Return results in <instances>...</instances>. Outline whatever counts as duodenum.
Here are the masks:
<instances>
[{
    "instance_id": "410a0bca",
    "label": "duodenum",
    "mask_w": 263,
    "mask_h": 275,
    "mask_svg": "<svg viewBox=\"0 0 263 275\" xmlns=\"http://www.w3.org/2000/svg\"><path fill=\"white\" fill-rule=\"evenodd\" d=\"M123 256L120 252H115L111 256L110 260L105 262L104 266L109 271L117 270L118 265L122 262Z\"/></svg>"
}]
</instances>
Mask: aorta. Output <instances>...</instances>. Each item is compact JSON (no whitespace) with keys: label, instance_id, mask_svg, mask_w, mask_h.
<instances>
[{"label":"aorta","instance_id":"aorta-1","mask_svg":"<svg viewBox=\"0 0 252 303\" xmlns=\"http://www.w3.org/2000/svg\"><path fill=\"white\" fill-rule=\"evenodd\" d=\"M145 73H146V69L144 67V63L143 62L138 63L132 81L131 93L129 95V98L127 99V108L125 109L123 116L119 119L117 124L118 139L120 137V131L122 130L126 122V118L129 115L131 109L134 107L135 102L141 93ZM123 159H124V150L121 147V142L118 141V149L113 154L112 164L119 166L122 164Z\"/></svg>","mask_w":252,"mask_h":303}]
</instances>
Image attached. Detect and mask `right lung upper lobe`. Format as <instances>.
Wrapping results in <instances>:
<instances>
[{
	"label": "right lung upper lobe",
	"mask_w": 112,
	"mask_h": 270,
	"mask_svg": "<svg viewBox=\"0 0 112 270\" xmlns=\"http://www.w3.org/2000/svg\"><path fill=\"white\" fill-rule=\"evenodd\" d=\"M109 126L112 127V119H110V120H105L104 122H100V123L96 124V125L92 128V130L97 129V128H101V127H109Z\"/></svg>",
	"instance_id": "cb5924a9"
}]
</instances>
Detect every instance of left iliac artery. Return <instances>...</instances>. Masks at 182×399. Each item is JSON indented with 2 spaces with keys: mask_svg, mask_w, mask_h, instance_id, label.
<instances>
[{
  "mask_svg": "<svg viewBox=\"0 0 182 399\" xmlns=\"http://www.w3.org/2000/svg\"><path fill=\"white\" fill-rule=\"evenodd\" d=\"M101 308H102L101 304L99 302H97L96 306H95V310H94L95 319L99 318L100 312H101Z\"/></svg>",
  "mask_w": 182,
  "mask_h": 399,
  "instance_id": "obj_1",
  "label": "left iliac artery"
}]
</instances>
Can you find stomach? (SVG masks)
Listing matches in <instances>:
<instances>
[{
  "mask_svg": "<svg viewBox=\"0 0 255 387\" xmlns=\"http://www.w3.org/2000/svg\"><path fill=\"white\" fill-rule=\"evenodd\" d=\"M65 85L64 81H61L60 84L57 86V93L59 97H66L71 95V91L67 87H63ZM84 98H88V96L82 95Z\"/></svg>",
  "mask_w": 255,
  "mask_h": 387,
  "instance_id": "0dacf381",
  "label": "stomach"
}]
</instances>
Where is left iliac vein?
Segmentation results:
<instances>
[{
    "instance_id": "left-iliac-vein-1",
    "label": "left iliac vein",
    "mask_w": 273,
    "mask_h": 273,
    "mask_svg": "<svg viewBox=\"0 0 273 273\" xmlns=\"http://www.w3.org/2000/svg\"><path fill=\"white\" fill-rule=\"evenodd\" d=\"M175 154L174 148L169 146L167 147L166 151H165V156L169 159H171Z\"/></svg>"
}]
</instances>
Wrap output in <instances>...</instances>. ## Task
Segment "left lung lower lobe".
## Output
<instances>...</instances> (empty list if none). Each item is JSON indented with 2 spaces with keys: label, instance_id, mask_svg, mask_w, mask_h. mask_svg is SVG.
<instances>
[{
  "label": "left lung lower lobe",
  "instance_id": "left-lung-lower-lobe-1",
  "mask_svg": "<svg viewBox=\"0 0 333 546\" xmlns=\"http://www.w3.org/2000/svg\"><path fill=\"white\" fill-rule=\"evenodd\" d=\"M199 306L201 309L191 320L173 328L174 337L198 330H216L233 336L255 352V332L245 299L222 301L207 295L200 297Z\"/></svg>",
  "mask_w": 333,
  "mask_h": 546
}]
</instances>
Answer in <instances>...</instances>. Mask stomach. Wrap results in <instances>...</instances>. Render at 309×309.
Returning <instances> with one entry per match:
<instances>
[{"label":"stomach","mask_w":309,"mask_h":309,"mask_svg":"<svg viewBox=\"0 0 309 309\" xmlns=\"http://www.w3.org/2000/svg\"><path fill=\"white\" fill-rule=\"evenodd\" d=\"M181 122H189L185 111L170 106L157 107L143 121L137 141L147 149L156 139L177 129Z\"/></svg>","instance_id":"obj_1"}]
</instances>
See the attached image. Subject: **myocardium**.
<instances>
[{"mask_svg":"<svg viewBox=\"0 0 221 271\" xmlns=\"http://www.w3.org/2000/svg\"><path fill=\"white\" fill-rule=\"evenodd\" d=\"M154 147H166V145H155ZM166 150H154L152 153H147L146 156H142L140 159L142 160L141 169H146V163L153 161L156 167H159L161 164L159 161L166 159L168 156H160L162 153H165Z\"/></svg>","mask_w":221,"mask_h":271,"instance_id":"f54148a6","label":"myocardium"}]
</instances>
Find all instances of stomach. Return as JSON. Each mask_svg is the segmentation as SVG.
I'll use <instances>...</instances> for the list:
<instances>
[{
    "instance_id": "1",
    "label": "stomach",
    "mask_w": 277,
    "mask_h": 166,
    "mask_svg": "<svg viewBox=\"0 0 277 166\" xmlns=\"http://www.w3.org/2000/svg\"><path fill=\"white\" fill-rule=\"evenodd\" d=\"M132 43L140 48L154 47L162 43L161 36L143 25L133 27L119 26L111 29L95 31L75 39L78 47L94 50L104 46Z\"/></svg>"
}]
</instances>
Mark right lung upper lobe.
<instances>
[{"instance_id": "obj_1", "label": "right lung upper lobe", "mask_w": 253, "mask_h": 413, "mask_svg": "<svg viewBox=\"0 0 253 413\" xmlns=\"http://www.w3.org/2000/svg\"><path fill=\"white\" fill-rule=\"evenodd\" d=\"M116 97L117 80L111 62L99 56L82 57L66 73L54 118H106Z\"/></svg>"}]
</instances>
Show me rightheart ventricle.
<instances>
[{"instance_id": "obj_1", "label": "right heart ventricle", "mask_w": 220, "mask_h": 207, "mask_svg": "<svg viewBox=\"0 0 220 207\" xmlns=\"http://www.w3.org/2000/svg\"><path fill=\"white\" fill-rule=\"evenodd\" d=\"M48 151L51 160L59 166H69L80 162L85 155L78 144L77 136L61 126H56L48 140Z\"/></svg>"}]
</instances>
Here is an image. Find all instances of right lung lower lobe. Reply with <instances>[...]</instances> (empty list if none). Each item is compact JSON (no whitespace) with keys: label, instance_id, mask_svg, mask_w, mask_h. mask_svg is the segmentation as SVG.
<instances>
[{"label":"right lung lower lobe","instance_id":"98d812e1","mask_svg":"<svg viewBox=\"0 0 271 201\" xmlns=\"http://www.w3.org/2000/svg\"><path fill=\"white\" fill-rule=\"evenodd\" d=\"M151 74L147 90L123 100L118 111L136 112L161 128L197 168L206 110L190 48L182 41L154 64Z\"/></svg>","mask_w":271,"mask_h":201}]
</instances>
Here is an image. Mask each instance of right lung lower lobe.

•••

- [ПОСТАНОВКА ЗАДАЧИ] Пожалуйста, перепишите все записи выше в виде JSON-списка строк, где каждой строке записей соответствует один элемент. Пустые строки в список не включайте.

- [ПРАВИЛЬНЫЙ РЕЗУЛЬТАТ]
[
  "Return results in <instances>...</instances>. Outline whatever counts as duodenum.",
  "Here are the masks:",
  "<instances>",
  "[{",
  "    \"instance_id\": \"410a0bca\",",
  "    \"label\": \"duodenum\",",
  "    \"mask_w\": 263,",
  "    \"mask_h\": 275,",
  "    \"mask_svg\": \"<svg viewBox=\\\"0 0 263 275\\\" xmlns=\\\"http://www.w3.org/2000/svg\\\"><path fill=\\\"white\\\" fill-rule=\\\"evenodd\\\" d=\\\"M123 256L120 252H115L111 256L110 260L105 262L104 266L109 271L117 270L118 265L122 262Z\\\"/></svg>\"",
  "}]",
  "</instances>",
  "Mask: aorta. Output <instances>...</instances>. Each item is compact JSON (no whitespace) with keys: label, instance_id, mask_svg, mask_w, mask_h.",
  "<instances>",
  "[{\"label\":\"aorta\",\"instance_id\":\"aorta-1\",\"mask_svg\":\"<svg viewBox=\\\"0 0 252 303\\\" xmlns=\\\"http://www.w3.org/2000/svg\\\"><path fill=\\\"white\\\" fill-rule=\\\"evenodd\\\" d=\\\"M145 73H146V69L144 67V63L143 62L138 63L132 81L131 93L129 95V98L127 99V108L125 109L123 116L119 119L117 124L118 139L120 137V131L122 130L126 122V118L129 115L131 109L134 107L135 102L141 93ZM123 159H124V150L121 147V142L118 141V149L113 154L112 164L119 166L122 164Z\\\"/></svg>\",\"mask_w\":252,\"mask_h\":303}]",
  "</instances>",
  "Image attached. Detect and mask `right lung upper lobe`. Format as <instances>.",
  "Wrapping results in <instances>:",
  "<instances>",
  "[{",
  "\t\"label\": \"right lung upper lobe\",",
  "\t\"mask_w\": 112,",
  "\t\"mask_h\": 270,",
  "\t\"mask_svg\": \"<svg viewBox=\\\"0 0 112 270\\\" xmlns=\\\"http://www.w3.org/2000/svg\\\"><path fill=\\\"white\\\" fill-rule=\\\"evenodd\\\" d=\\\"M109 126L112 127V119H110V120H105L104 122H100V123L96 124V125L92 128V130L97 129V128H101V127H109Z\\\"/></svg>\",",
  "\t\"instance_id\": \"cb5924a9\"",
  "}]",
  "</instances>",
  "Detect every instance of left iliac artery. Return <instances>...</instances>. Masks at 182×399. Each item is JSON indented with 2 spaces with keys: mask_svg, mask_w, mask_h, instance_id, label.",
  "<instances>",
  "[{",
  "  \"mask_svg\": \"<svg viewBox=\\\"0 0 182 399\\\" xmlns=\\\"http://www.w3.org/2000/svg\\\"><path fill=\\\"white\\\" fill-rule=\\\"evenodd\\\" d=\\\"M101 308H102L101 304L99 302H97L96 306H95V310H94L95 319L99 318L100 312H101Z\\\"/></svg>\",",
  "  \"mask_w\": 182,",
  "  \"mask_h\": 399,",
  "  \"instance_id\": \"obj_1\",",
  "  \"label\": \"left iliac artery\"",
  "}]",
  "</instances>",
  "Can you find stomach? (SVG masks)",
  "Listing matches in <instances>:",
  "<instances>",
  "[{",
  "  \"mask_svg\": \"<svg viewBox=\\\"0 0 255 387\\\" xmlns=\\\"http://www.w3.org/2000/svg\\\"><path fill=\\\"white\\\" fill-rule=\\\"evenodd\\\" d=\\\"M65 85L64 81H61L60 84L57 86V93L59 97H66L71 95V91L67 87H63ZM84 98H88V96L82 95Z\\\"/></svg>\",",
  "  \"mask_w\": 255,",
  "  \"mask_h\": 387,",
  "  \"instance_id\": \"0dacf381\",",
  "  \"label\": \"stomach\"",
  "}]",
  "</instances>",
  "Where is left iliac vein?",
  "Segmentation results:",
  "<instances>",
  "[{",
  "    \"instance_id\": \"left-iliac-vein-1\",",
  "    \"label\": \"left iliac vein\",",
  "    \"mask_w\": 273,",
  "    \"mask_h\": 273,",
  "    \"mask_svg\": \"<svg viewBox=\\\"0 0 273 273\\\" xmlns=\\\"http://www.w3.org/2000/svg\\\"><path fill=\\\"white\\\" fill-rule=\\\"evenodd\\\" d=\\\"M175 154L174 148L169 146L167 147L166 151H165V156L169 159H171Z\\\"/></svg>\"",
  "}]",
  "</instances>",
  "Wrap output in <instances>...</instances>. ## Task",
  "Segment \"left lung lower lobe\".",
  "## Output",
  "<instances>...</instances> (empty list if none). Each item is JSON indented with 2 spaces with keys: label, instance_id, mask_svg, mask_w, mask_h. mask_svg is SVG.",
  "<instances>",
  "[{",
  "  \"label\": \"left lung lower lobe\",",
  "  \"instance_id\": \"left-lung-lower-lobe-1\",",
  "  \"mask_svg\": \"<svg viewBox=\\\"0 0 333 546\\\" xmlns=\\\"http://www.w3.org/2000/svg\\\"><path fill=\\\"white\\\" fill-rule=\\\"evenodd\\\" d=\\\"M199 306L201 309L191 320L173 328L174 337L198 330H216L233 336L255 352V332L245 299L222 301L207 295L200 297Z\\\"/></svg>\",",
  "  \"mask_w\": 333,",
  "  \"mask_h\": 546",
  "}]",
  "</instances>",
  "Answer in <instances>...</instances>. Mask stomach. Wrap results in <instances>...</instances>. Render at 309×309.",
  "Returning <instances> with one entry per match:",
  "<instances>",
  "[{\"label\":\"stomach\",\"mask_w\":309,\"mask_h\":309,\"mask_svg\":\"<svg viewBox=\\\"0 0 309 309\\\" xmlns=\\\"http://www.w3.org/2000/svg\\\"><path fill=\\\"white\\\" fill-rule=\\\"evenodd\\\" d=\\\"M181 122H189L185 111L170 106L157 107L143 121L137 141L147 149L156 139L177 129Z\\\"/></svg>\",\"instance_id\":\"obj_1\"}]",
  "</instances>",
  "See the attached image. Subject: **myocardium**.",
  "<instances>",
  "[{\"mask_svg\":\"<svg viewBox=\\\"0 0 221 271\\\" xmlns=\\\"http://www.w3.org/2000/svg\\\"><path fill=\\\"white\\\" fill-rule=\\\"evenodd\\\" d=\\\"M154 147H166V145H155ZM166 150H154L152 153H147L146 156H142L140 159L142 160L141 169H146V163L153 161L156 167H159L161 164L159 161L166 159L168 156H160L162 153H165Z\\\"/></svg>\",\"mask_w\":221,\"mask_h\":271,\"instance_id\":\"f54148a6\",\"label\":\"myocardium\"}]",
  "</instances>",
  "Find all instances of stomach. Return as JSON. Each mask_svg is the segmentation as SVG.",
  "I'll use <instances>...</instances> for the list:",
  "<instances>",
  "[{",
  "    \"instance_id\": \"1\",",
  "    \"label\": \"stomach\",",
  "    \"mask_w\": 277,",
  "    \"mask_h\": 166,",
  "    \"mask_svg\": \"<svg viewBox=\\\"0 0 277 166\\\" xmlns=\\\"http://www.w3.org/2000/svg\\\"><path fill=\\\"white\\\" fill-rule=\\\"evenodd\\\" d=\\\"M132 43L140 48L154 47L162 43L161 36L143 25L133 27L119 26L111 29L95 31L75 39L78 47L94 50L104 46Z\\\"/></svg>\"",
  "}]",
  "</instances>",
  "Mark right lung upper lobe.",
  "<instances>",
  "[{\"instance_id\": \"obj_1\", \"label\": \"right lung upper lobe\", \"mask_w\": 253, \"mask_h\": 413, \"mask_svg\": \"<svg viewBox=\\\"0 0 253 413\\\" xmlns=\\\"http://www.w3.org/2000/svg\\\"><path fill=\\\"white\\\" fill-rule=\\\"evenodd\\\" d=\\\"M116 97L117 80L111 62L99 56L82 57L66 73L54 118H106Z\\\"/></svg>\"}]",
  "</instances>",
  "Show me rightheart ventricle.",
  "<instances>",
  "[{\"instance_id\": \"obj_1\", \"label\": \"right heart ventricle\", \"mask_w\": 220, \"mask_h\": 207, \"mask_svg\": \"<svg viewBox=\\\"0 0 220 207\\\" xmlns=\\\"http://www.w3.org/2000/svg\\\"><path fill=\\\"white\\\" fill-rule=\\\"evenodd\\\" d=\\\"M48 151L51 160L59 166H69L80 162L85 155L78 144L77 136L61 126H56L48 140Z\\\"/></svg>\"}]",
  "</instances>",
  "Here is an image. Find all instances of right lung lower lobe. Reply with <instances>[...]</instances> (empty list if none). Each item is compact JSON (no whitespace) with keys: label, instance_id, mask_svg, mask_w, mask_h. mask_svg is the segmentation as SVG.",
  "<instances>",
  "[{\"label\":\"right lung lower lobe\",\"instance_id\":\"98d812e1\",\"mask_svg\":\"<svg viewBox=\\\"0 0 271 201\\\" xmlns=\\\"http://www.w3.org/2000/svg\\\"><path fill=\\\"white\\\" fill-rule=\\\"evenodd\\\" d=\\\"M151 74L147 90L123 100L118 111L136 112L161 128L197 168L206 110L190 48L182 41L154 64Z\\\"/></svg>\",\"mask_w\":271,\"mask_h\":201}]",
  "</instances>",
  "Here is an image. Mask each instance of right lung lower lobe."
]